[EXERCISE DESCRIPTION]:
Starting from the line with "hfov_deg: 67.3", transcribe each line to the end of the records below. Copy them exactly and write nothing else.

========================================

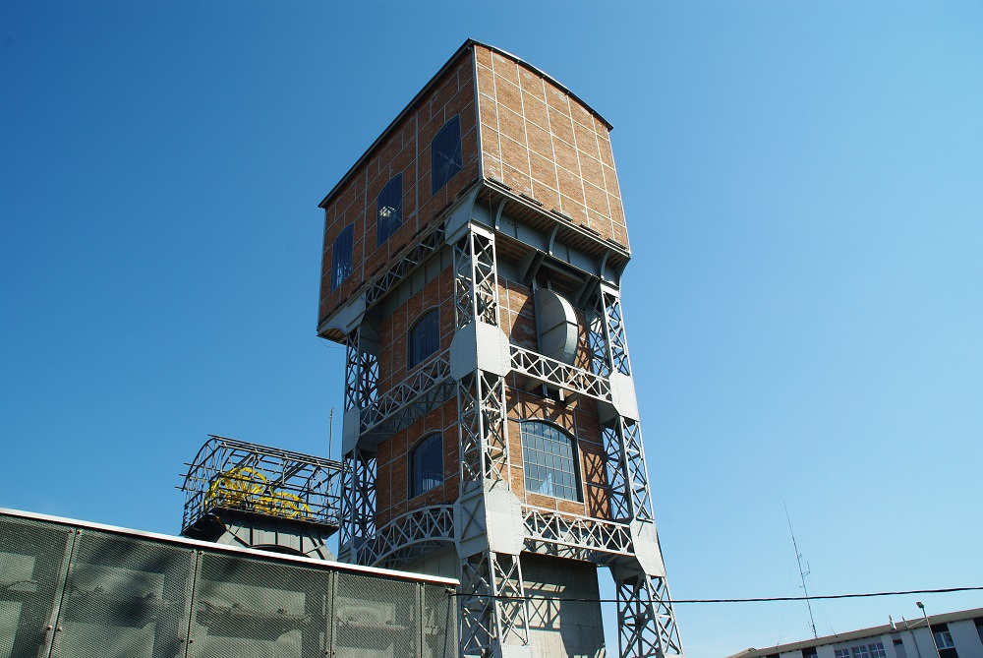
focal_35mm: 27
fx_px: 738
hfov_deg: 67.3
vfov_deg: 48.0
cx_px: 492
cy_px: 329
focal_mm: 18
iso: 100
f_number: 9.5
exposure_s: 1/180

========================================

[ANSWER SPACE]:
hfov_deg: 67.3
vfov_deg: 48.0
cx_px: 492
cy_px: 329
focal_mm: 18
iso: 100
f_number: 9.5
exposure_s: 1/180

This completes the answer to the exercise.